▸ 小演習 1
提供抜粋において、語り手がその日部活をさぼった理由は何ですか。抜粋に書かれている内容に基づいて説明してください。

::: 提供抜粋 :::

30代もノリにノってきている今ですら「一体なんの因果で」と「スケバン刑事」は麻宮サキの如くに、恨み、妬み、憤る出来事がある。
中学二年生のあたしはその日、部活をさぼり(前話の通り、恋にウツツをぬかしておったので)、友人宅で「お笑い」について熱く語っていた(恋そっちのけで)。
すると、電話。友人が何気なく電話にでる。そして彼女は、不安そうな顔をして、あたしにその受話器を差し出す。
「え、あたし?」
何故、あたし宛の電話が彼女の家に?そして、あたしが彼女の家にいることを相手はどうして知っている?
訳もわからず電話に出ると、
「小日向さん?」
それは、中学校の英語教師からだった。
「???」
「小日向さん、今何をしてました?」
「???えーっと、友人とお話をしてましたけど」
「先生がどうして電話してきたかわかる?」
「全くわかりません」
「小日向さんが、悪いことをしたからです」
「???」
「悪いこと、しましたよね」
「えーっと。悪いこと・・・ですか」

:::

▸ 小演習 2
以下の一覧の各行を、空行を除いて番号付きリストにまとめてください。一覧の画像は回答に含めないでください。

::: 使用する一覧 :::

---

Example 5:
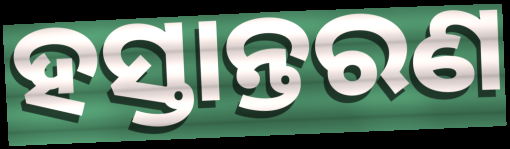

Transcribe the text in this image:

ହସ୍ତାନ୍ତରଣ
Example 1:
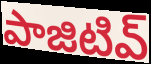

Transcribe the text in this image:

పాజిటివ్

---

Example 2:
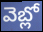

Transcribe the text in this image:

వెబ్లో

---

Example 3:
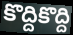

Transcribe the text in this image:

కొద్దికొద్ది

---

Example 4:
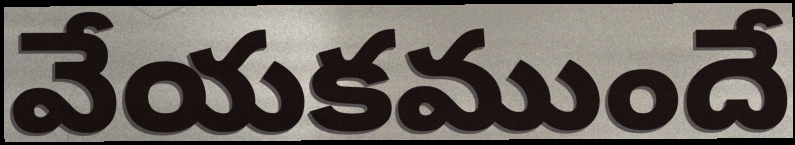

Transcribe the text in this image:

వేయకముందే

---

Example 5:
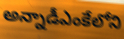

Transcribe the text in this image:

అన్నాడీఎంకేలోని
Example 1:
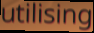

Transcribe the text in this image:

utilising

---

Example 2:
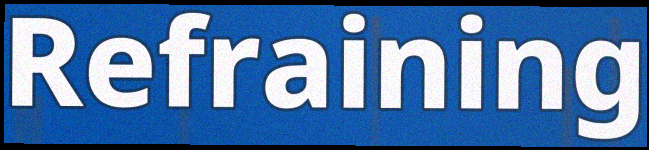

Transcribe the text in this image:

Refraining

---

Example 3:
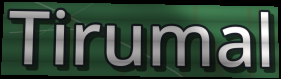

:::

▸ 問題の解答 1
前話で述べたとおり、恋にうつつを抜かしていたからです。

▸ 問題の解答 2
1. ---
2. Example 5:
3. Transcribe the text in this image:
4. ହସ୍ତାନ୍ତରଣ
5. Example 1:
6. Transcribe the text in this image:
7. పాజిటివ్
8. ---
9. Example 2:
10. Transcribe the text in this image:
11. వెబ్లో
12. ---
13. Example 3:
14. Transcribe the text in this image:
15. కొద్దికొద్ది
16. ---
17. Example 4:
18. Transcribe the text in this image:
19. వేయకముందే
20. ---
21. Example 5:
22. Transcribe the text in this image:
23. అన్నాడీఎంకేలోని
24. Example 1:
25. Transcribe the text in this image:
26. utilising
27. ---
28. Example 2:
29. Transcribe the text in this image:
30. Refraining
31. ---
32. Example 3:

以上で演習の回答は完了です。